Anggota DPRD Provinsi Jawa Barat, H. Sugianto Nangolah, S.H., M.H., menegaskan bahwa RPJMD yang telah diparipurnakan benar-benar menjadi representasi suara rakyat. Aspirasi masyarakat yang dihimpun melalui kegiatan reses anggota dewan telah terakomodasi dalam dokumen perencanaan tersebut.
“Reses yang dilakukan anggota dewan tidak sia-sia. Semua aspirasi masyarakat yang disampaikan dalam reses sudah masuk ke dalam RPJMD. Ini membuktikan bahwa suara rakyat benar-benar didengar dan diwujudkan dalam bentuk program pembangunan,” ujar Sugianto saat menggelar reses di Pasar Atas, Kota Cimahi, Selasa (22/07/2025).
Ia menambahkan, seluruh program pembangunan dalam lima tahun ke depan merupakan hasil dari perencanaan matang yang selaras dengan visi gubernur terpilih dan realitas kebutuhan di lapangan.
Sosialisasi Perda, Upaya Pemberdayaan Masyarakat
Selain menyerap aspirasi, DPRD Jawa Barat juga secara aktif menjalankan Sosialisasi Peraturan Daerah (Sosper). Kegiatan ini dilaksanakan hingga 48 kali dalam setahun, sebagai bagian dari tata tertib DPRD, untuk meningkatkan pemahaman masyarakat terhadap peraturan daerah yang berlaku.
“Sosper ini sangat penting agar masyarakat mengetahui peraturan yang berlaku di daerahnya.

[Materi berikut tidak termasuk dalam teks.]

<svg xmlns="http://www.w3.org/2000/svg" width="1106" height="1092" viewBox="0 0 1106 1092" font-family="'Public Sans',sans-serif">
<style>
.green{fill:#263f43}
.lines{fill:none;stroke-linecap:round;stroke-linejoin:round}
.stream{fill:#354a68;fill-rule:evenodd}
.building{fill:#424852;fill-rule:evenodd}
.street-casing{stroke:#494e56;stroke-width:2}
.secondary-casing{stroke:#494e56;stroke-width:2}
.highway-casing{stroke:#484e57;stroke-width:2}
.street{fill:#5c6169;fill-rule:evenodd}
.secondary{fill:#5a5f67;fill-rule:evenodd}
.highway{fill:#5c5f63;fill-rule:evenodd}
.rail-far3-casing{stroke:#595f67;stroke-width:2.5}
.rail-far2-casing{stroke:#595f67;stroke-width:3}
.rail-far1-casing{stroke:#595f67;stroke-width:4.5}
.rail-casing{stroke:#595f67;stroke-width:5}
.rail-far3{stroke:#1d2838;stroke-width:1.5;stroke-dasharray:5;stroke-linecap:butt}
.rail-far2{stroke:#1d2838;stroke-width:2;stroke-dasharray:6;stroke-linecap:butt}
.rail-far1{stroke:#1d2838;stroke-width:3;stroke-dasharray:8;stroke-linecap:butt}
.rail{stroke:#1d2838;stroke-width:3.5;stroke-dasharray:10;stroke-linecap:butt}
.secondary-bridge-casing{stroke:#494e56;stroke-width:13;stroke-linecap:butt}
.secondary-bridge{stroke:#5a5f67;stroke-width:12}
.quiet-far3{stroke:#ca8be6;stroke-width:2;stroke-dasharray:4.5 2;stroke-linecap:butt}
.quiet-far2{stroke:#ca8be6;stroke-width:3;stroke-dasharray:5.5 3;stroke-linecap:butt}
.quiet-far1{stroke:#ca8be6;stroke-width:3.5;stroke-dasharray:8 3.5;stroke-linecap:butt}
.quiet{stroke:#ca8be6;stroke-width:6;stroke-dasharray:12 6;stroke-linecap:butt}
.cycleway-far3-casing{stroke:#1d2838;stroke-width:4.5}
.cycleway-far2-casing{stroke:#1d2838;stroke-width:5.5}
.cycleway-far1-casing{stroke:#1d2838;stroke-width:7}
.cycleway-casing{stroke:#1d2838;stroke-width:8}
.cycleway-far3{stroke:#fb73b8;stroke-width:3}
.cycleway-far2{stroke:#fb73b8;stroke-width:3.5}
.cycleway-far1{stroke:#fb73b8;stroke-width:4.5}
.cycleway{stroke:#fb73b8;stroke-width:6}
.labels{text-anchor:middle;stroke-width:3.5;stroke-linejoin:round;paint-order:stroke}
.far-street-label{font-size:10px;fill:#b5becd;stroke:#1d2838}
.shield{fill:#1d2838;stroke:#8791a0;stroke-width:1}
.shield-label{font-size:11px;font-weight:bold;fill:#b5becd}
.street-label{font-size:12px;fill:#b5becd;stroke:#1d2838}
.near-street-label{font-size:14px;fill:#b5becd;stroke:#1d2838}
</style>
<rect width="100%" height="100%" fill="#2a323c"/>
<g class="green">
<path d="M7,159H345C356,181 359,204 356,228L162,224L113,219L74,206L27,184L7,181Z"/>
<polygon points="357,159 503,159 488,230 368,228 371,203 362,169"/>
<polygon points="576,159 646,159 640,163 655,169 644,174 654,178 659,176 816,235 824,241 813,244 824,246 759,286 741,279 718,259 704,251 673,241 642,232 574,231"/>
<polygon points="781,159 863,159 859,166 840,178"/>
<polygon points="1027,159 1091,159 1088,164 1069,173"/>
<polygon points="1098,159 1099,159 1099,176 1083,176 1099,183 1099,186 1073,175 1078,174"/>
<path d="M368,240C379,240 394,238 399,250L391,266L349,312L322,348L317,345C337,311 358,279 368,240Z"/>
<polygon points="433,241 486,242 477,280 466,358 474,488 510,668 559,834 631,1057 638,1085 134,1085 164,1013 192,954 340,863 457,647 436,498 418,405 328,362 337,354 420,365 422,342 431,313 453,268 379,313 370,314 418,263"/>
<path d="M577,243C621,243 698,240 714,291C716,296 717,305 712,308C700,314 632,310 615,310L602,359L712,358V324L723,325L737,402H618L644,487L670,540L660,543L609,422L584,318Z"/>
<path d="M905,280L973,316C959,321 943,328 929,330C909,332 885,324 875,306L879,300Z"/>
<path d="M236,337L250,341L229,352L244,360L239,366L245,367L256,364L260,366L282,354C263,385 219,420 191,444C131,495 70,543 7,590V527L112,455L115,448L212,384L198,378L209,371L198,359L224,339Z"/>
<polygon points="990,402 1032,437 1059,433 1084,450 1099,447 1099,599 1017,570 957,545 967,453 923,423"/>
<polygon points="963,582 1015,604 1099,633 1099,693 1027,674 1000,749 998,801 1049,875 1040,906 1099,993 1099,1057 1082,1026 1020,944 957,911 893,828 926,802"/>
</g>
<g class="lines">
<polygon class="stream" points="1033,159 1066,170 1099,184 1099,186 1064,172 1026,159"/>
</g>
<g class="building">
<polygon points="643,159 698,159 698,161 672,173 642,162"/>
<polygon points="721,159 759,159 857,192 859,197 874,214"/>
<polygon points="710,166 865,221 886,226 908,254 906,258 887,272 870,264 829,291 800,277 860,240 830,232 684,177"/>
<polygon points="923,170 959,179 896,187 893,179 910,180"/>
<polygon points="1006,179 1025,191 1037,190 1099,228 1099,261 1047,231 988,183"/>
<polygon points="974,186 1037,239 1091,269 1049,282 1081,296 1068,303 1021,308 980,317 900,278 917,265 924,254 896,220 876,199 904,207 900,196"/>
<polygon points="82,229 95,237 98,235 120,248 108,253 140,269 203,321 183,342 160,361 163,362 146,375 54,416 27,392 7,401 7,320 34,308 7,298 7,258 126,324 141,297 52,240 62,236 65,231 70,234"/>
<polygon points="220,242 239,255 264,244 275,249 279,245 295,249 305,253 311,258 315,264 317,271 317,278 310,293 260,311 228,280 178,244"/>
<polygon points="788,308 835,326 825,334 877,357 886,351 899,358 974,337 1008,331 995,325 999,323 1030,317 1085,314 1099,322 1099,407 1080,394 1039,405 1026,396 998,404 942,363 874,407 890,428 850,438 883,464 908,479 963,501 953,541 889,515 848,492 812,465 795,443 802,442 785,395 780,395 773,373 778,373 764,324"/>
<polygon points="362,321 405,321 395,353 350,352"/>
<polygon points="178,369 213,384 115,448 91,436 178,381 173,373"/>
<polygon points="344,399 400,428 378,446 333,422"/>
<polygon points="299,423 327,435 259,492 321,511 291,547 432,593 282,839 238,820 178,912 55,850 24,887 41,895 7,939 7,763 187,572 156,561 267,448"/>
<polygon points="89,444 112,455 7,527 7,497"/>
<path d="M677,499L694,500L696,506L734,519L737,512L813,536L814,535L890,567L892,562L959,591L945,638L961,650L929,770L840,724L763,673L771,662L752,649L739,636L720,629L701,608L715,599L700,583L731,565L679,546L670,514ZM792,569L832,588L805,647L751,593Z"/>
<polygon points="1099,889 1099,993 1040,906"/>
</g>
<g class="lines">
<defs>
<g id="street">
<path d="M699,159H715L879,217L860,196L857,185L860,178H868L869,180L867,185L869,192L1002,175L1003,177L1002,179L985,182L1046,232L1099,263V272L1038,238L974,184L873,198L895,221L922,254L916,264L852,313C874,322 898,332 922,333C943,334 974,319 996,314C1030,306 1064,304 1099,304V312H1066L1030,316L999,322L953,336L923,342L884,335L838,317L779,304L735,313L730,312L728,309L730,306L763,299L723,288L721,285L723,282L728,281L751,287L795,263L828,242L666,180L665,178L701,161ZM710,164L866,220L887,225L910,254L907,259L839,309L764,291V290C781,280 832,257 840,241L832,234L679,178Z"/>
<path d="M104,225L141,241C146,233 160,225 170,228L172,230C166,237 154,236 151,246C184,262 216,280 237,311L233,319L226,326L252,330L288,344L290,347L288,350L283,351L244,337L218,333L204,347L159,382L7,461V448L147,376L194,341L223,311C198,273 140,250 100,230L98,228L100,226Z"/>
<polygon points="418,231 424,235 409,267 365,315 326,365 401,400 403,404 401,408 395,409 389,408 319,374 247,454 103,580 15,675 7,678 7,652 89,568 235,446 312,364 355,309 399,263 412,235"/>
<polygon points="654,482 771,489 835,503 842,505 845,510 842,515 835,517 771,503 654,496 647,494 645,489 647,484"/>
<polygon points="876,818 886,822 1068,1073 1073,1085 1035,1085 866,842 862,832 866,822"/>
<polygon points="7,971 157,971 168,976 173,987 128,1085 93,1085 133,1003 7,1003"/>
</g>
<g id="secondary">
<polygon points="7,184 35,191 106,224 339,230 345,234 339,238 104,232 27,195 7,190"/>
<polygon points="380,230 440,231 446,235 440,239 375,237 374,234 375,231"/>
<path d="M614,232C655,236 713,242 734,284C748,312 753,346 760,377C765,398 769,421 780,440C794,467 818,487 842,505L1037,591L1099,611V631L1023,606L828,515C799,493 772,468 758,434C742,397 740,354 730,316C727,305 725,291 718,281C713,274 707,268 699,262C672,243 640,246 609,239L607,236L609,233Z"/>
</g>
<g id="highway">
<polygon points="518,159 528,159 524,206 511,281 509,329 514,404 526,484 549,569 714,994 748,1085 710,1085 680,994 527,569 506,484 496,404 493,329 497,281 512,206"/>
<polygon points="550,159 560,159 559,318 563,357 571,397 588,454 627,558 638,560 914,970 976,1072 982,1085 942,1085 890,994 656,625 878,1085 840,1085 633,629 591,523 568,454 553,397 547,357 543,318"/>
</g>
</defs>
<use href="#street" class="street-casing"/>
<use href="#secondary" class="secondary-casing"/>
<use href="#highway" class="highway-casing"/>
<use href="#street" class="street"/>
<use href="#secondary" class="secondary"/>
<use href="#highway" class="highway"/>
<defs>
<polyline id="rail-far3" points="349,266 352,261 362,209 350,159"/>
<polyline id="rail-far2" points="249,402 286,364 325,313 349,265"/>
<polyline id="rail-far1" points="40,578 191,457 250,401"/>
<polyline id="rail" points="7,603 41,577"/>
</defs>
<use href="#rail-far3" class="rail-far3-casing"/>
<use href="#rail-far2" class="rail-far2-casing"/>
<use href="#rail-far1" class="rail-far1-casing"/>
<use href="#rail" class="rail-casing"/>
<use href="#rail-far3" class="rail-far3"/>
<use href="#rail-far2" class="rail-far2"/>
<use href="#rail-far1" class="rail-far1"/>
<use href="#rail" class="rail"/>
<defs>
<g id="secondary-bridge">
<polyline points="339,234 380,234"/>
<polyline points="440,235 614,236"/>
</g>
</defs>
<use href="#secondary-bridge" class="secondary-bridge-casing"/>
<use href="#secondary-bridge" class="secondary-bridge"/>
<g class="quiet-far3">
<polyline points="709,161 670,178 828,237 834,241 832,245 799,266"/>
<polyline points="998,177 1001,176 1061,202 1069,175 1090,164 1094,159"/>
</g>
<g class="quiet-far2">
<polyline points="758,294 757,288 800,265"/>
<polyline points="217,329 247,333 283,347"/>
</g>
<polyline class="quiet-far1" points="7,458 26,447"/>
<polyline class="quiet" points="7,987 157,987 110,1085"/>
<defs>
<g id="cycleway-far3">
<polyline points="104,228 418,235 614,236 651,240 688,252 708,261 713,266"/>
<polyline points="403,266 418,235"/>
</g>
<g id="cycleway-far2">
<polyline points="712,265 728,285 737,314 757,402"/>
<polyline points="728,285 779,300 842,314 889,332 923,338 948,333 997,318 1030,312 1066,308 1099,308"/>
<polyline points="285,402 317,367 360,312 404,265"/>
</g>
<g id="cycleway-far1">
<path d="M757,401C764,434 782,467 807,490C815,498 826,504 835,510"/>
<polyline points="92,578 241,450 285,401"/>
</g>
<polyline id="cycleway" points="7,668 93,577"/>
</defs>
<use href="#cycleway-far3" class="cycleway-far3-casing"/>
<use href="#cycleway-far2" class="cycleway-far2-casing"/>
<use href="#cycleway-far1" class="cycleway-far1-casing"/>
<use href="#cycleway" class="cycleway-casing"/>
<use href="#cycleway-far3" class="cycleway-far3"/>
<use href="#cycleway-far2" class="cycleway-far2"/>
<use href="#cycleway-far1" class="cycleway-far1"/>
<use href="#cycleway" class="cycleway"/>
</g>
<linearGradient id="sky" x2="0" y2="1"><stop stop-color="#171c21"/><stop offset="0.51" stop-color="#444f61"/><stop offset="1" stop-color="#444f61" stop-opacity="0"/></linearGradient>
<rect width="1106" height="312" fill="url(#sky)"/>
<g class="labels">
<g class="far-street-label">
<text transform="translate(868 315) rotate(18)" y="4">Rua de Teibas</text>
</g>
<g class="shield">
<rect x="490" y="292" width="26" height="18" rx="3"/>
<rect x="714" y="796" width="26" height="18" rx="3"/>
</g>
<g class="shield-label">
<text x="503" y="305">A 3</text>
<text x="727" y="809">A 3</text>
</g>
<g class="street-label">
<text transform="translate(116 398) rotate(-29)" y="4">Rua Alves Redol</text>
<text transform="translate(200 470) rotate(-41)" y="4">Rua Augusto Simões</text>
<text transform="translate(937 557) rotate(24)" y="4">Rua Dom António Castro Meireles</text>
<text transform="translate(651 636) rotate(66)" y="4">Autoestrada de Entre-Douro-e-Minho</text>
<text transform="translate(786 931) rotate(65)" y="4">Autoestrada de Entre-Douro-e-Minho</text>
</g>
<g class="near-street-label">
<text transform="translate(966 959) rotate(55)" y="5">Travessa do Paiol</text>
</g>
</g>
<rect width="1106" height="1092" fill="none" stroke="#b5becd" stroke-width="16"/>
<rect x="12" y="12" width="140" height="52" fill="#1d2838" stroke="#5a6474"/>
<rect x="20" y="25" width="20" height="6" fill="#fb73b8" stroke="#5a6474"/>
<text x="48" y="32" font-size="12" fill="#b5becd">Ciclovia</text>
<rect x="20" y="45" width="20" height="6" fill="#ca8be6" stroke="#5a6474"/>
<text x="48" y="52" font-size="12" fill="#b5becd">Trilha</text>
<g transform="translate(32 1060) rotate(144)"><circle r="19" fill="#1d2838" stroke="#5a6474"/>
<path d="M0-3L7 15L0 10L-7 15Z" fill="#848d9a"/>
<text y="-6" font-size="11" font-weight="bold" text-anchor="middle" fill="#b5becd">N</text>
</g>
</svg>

Melalui sosper, mereka bisa memahami hak, kewajiban, serta dasar hukum untuk mengakses bantuan pemerintah,” jelas Sugianto.
Ia mengingatkan, minimnya pemahaman terhadap isi perda bisa berdampak pada hilangnya kesempatan masyarakat untuk menikmati manfaat dari berbagai program pembangunan yang telah disiapkan.

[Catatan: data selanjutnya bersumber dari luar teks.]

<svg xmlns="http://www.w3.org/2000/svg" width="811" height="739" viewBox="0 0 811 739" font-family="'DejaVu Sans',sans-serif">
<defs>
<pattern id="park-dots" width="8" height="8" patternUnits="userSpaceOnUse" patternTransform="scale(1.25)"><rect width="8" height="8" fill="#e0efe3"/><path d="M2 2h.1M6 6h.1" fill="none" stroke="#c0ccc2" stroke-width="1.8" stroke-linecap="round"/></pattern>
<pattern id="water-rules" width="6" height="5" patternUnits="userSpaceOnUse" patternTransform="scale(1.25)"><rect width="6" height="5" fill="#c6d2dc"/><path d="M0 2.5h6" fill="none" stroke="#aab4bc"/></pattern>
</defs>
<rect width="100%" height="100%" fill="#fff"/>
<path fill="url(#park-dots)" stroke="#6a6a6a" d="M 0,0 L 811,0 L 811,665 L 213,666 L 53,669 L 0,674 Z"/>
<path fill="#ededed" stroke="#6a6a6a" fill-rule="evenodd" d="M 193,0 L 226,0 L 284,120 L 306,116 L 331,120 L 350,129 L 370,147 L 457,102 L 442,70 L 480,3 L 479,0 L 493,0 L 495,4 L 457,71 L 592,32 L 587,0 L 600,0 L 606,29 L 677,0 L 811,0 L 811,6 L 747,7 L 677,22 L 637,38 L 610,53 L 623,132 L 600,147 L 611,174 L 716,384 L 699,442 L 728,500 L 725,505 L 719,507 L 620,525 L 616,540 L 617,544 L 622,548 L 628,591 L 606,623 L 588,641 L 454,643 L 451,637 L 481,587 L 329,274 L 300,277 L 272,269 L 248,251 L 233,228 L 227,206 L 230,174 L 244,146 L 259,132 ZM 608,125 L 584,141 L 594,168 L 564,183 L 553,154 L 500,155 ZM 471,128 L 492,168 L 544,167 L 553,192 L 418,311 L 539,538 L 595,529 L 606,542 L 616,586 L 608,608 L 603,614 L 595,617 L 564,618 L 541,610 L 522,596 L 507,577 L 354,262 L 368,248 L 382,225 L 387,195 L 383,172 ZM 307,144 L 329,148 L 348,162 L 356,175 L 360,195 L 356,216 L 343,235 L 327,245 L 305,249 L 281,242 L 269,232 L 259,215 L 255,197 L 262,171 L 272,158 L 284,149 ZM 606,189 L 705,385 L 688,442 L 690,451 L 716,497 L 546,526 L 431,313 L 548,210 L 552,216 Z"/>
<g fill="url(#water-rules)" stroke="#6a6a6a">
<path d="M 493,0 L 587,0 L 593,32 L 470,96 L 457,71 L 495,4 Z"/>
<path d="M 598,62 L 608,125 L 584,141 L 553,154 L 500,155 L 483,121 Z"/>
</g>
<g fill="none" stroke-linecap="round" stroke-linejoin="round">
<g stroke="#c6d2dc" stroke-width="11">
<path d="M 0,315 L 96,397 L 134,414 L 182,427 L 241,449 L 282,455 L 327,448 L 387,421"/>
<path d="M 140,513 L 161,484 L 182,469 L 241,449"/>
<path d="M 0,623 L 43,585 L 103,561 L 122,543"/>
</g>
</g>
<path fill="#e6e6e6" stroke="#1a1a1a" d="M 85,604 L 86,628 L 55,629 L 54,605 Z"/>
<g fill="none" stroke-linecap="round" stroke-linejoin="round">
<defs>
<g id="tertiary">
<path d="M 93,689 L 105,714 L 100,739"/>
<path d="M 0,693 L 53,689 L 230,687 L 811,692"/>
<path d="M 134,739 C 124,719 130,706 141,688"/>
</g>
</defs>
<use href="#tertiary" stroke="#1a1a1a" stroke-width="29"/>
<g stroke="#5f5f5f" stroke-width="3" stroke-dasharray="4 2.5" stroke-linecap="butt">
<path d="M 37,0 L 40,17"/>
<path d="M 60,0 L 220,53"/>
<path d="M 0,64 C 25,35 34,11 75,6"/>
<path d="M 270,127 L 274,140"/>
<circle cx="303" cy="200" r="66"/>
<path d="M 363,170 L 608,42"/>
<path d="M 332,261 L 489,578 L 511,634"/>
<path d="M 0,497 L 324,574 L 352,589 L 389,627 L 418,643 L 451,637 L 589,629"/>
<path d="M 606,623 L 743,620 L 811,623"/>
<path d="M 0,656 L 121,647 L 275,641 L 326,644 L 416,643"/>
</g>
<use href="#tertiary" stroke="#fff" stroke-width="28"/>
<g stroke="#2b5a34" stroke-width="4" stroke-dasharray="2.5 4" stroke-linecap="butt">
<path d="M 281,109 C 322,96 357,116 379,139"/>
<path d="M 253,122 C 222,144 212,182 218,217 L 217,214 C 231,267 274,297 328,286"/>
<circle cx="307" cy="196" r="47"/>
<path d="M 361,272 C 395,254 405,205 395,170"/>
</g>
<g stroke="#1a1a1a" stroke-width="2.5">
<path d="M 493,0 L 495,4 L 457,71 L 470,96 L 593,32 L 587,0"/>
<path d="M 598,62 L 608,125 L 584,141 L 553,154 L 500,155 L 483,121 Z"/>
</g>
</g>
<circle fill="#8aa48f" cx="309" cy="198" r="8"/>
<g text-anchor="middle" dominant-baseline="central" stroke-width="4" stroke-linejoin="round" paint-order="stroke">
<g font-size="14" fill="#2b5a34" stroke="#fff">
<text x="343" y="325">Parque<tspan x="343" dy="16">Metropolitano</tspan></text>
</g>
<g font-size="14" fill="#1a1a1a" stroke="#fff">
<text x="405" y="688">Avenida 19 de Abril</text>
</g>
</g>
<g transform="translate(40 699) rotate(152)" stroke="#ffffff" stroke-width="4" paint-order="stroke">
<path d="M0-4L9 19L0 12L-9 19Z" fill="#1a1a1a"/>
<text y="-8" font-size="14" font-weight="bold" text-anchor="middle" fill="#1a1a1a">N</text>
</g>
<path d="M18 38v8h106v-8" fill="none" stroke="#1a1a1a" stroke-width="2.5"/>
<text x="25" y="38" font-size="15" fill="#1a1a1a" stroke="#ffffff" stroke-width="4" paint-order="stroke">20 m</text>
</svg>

“Sosialisasi ini bukan sekadar berbagi informasi, tapi juga bentuk nyata pemberdayaan hukum. Masyarakat yang paham hukum akan lebih berdaya, kritis, dan mandiri,” pungkasnya.
Dengan pengesahan RPJMD dan penguatan sosialisasi perda, DPRD Jawa Barat menunjukkan keseriusannya dalam membangun tata kelola pemerintahan yang partisipatif dan berpihak pada kebutuhan rakyat.